In the United States, the American Jewish leadership forgot about their European brethren. Almost all of them agreed to British demands to stop aid to the Jews in occupied Europe. London — falsely, as it turned out — claimed that the Germans would send all of the food from America to the Wehrmacht and help the war.
The British-inspired campaign saw Jew turn against Jew. The campaign was led by Joseph Tenenbaum, a Zionist leader and associate of Stephen Wise, deemed the most powerful Jew in America. Tenenbaum’s biggest target was Orthodox rabbis, particularly those from Europe, whom he termed a “sickly weed transplanted on these liberal shores.” Tenenbaum saw them as hypocrites, “who, although they speak of Torah and prayer with pious glances, yet…a dollar is a dollar.” He argued that he was not against the starving Jews. But he insisted that the Jews could not oppose Britain.
“Anything which will hinder the British war effort is contrary to the interests of the Jewish people,” Tenenbaum wrote. “We must not as a people or organization cause suspicion that we are a unique, solitary people.”
Many leading Americans could not understand the attitude of the Jewish leadership. They advised the Jews to protest — loudly and vigorously. In the spring of 1943, Vice President Henry Wallace invited Peter Bergson and his chief lobbyist, Baruch Rabinowitz, to the White House. Bergson was the gadfly of the American Jewish community, publishing huge ads in newspapers that told of the Holocaust and rescue proposals.
During their meeting, Wallace and Bergson discussed ways to save the Jews from Hitler. At one point, the vice president’s aide, Harold Young, proposed a sit-in by 500,000 people outside the White House that would paralyze Washington. The protesters would demand a promise by President Roosevelt to save the Jews. Bergson was uncertain whether this was feasible. He asked whether such a large number of demonstrators could board the trains to Washington during wartime. Young responded with disgust.
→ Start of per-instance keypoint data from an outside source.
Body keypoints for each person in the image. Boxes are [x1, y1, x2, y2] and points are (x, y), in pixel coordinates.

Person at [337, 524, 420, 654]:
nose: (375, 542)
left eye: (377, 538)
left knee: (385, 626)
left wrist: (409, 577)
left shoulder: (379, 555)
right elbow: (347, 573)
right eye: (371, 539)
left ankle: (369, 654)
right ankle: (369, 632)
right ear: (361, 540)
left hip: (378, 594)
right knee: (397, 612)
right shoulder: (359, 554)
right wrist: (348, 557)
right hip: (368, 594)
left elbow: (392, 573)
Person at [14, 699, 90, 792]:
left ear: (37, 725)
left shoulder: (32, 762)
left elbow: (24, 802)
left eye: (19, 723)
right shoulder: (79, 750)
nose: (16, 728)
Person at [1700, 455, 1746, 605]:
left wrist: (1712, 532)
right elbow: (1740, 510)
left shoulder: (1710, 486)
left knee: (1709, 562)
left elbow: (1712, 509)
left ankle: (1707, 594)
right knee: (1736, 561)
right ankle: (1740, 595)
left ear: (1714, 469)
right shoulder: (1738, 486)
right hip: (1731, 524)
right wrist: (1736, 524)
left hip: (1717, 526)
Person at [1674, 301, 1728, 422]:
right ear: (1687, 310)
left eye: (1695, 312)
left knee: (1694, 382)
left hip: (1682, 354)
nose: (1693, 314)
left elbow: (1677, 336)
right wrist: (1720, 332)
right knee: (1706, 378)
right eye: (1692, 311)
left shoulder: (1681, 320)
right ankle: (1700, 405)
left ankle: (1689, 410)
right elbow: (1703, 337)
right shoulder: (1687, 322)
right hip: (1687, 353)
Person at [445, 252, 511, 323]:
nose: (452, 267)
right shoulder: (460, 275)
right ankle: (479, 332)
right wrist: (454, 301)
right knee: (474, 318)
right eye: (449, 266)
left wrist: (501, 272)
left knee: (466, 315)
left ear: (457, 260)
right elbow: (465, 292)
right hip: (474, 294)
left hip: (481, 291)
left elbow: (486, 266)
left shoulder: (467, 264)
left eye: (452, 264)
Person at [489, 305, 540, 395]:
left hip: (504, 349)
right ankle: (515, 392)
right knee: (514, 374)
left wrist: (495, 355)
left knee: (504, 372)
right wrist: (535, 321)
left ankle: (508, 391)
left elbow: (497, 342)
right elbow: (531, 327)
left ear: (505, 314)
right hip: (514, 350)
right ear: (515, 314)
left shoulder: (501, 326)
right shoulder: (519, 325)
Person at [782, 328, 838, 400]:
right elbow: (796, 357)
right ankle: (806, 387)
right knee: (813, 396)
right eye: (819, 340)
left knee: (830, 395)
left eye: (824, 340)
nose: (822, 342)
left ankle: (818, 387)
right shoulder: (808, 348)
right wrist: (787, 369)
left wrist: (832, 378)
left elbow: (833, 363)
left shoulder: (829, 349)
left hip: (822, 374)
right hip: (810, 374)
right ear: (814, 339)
“That’s the trouble with you Jews,” Young said. “You always want to appear as gentlemen.”
G-d made man with the ability to forget. Today, very few remember let alone acknowledge the brutality of a brother against a brother. But G-d doesn’t forget. He would not pardon Cain. How could G-d do so? A brother had killed a brother. He decreed that Cain wander the earth with a mark on his forehead to deter beasts. After seven generations, an archer mistook Cain for an animal and killed him. Cain’s killer turned out to be Lemech, Noah’s father.
History seems to have bypassed the wartime Jewish leaderships, fostering denial and revisionism. Nahum Goldmann, however, was an exception, a Jewish leader in Europe and America who predicted that Jewish history would judge him and the entire generation who lived in the United States as guilty of failing their European brethren.
“We did not do so, because the majority of Jewish leaders then were of the opinion that they should not interfere with the free world’s war effort against the Nazis with stormy protests,” Goldmann said in 1964. “Therefore we should not transfer the guilt to those who suffered and paid with their lives. If there is a basis to the historical ‘I accuse’, let us have the courage now to direct it against that part of the generation which was lucky enough to be outside of the Nazi domination and did not fulfill its obligation toward the millions killed.”